It’s a wet, dark Monday evening. You were up at the crack of dawn for work. It was a heavy weekend. You feel a cold coming on. What better way to revive yourself then than “a night of noise, drone and floppy disks” in a crumbling south London backstreet boozer courtesy of Diskette Etikette Rekords, a label that brings you the rejuvenating likes of grindcore, powerviolence and low bit exclusively via the medium of 3.5in floppy disk. Ask your dad about them.
Shuffling into the damp, dark environs on The Grosvenor’s backroom, the first thing we’re struck by is the tall, lithe figure of Sindre Bjerga awkwardly crouched down by an amplifier. While his pose may look uncomfortable, the expression on his face is anything but as he deftly flicks dials and switches with a look of both absorption and serenity upon his phizog.
The juxtaposition of the Norwegian’s figure and features matches that of his music, as he seemingly wrestles with sheets of spiteful static and frenetic frequencies, and yet somehow transcends the scree by dropping in crisp yet calming snippets of radio broadcasts. The dulcet tones are almost a form of peaceful protest against the malevolent dominance of the dirge. Sindre Bjerga, then - the Ghandi of drone? Zebra Mu, also known as Norwich-based sound artist Michael Ridge, cuts a far less striking figure as he gets up in front of the small but growing audience. However, once he has taken a seat at what looks like an operating table for consumer electronics, he quickly shows demonstrates that you don’t need to make much of an entrance when you have the power to melt minds, fry faces and annihilate eardrums at the tips of your fingers.
Ridge sets about concocting a soundscape that brings to mind a million digital seagulls being flamethrowered to death, before piling on bassy burps and the electronic apocalypse version of scratching, using nothing but the circuit-based detritus that lays before him. As the ears in the room begin to grow accustomed to the shock and awe, Ridge takes a handful of the chain that’s hanging about his neck and begins to grind it into his table of tricks. The dude now has a digital death metal band in the palm of his hand, and builds his brouhaha into a wall of noise that almost renders rational thought irrelevant. It’s not an easy listen by any means, but fuck me its invigorating.
Following that crescendo, the next act see the show lose its momentum somewhat. Star Turbine are a duo comprising of Sindre Bjerga and Danish multi-instrumentalist Claus Poulsen, and their sound is firmly located in the ambient end of drone. Bejerga dials down the underlying menace of his solo work here, stitching together instead an uneven rug of fidgety atmospherics and undulating electronica on to which Poulsen spreads wondering, reverb-laden guitar. There is no doubt something engagingly ghostly about what they do, while the vigorous, relatively anthemic climax to their set indicates they’re more than a one trick pony, but tonight they were something of a seahorse out of water. The same cannot be said of Sly & The Family Drone, who own the room before they’ve even begun playing, primarily because they take over half of it with an array of drums and benches occupied by the kind of mechanical mutants their brethren keep the company of. Sly describe what they do as “bacchanalian tribalism”, and that doesn’t seem to be a bad place to start painting a picture of their set tonight, which kicks off with one member seemingly operating some kind of switchboard with his head, rapidly followed by their frontman, so much as they have one, stripping down to his undercrackers quicker than you can say “Prince Harry”.

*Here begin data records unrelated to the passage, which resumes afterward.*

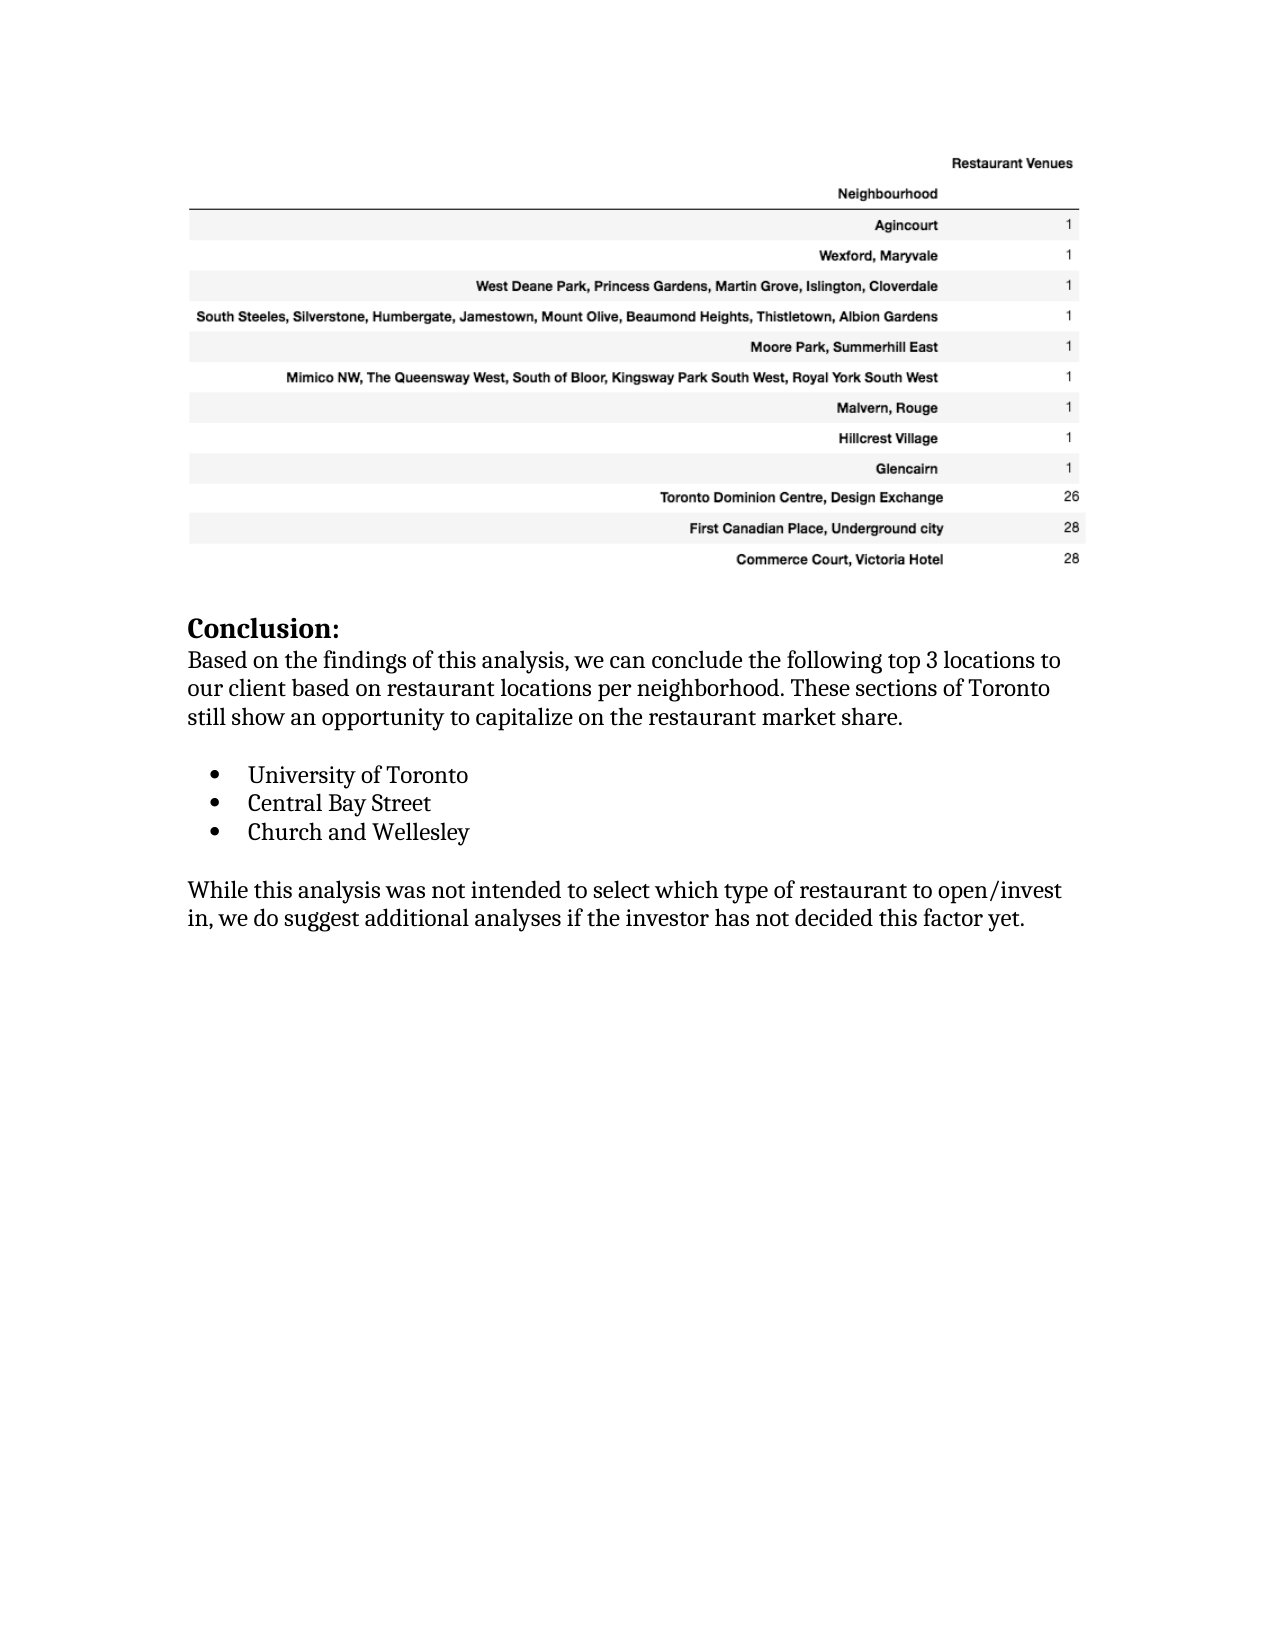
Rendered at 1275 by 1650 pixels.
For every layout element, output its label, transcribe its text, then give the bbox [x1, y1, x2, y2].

list University of Toronto [210, 761, 1087, 789]
text Conclusion: [187, 612, 1087, 646]
picture [187, 150, 1088, 584]
list Church and Wellesley [210, 818, 1087, 847]
list Central Bay Street [210, 789, 1087, 818]
text While this analysis was not intended to select which type of restaurant to open/invest in, we do suggest additional analyses if the investor has not decided this factor yet. [187, 876, 1087, 933]
text Based on the findings of this analysis, we can conclude the following top 3 locations to our client based on restaurant locations per neighborhood. These sections of Toronto still show an opportunity to capitalize on the restaurant market share. [187, 646, 1087, 732]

Sound wise, they take Battles’ ‘Atlas’ as a starting point, but use beats far less conventional as a foundation on which to build an unsteady sonic structure of distorted bass, shrieking, hissing electronics and heavily treated vocals that is unsettling yet hypnotic. Two members of Sly begin unravelling a tape, winding it around the crowd, which surrounds them, drawing us closer. As the clattering, steady beat and pulsating electronics begin to build, drums and cymbals are handed out to the audience, who are urged to join in. The compulsion to become part of a band that’s all audience, or an audience that’s all band, is too much even for this seasoned cynic, and we crash and smash our way to a triumphant and therapeutic finale that dances on the grave of any notion that avant garde music goes hand in hand with elitism.
So, the Diskette Eitikette etiquette is that there is no etiquette, as it turns out.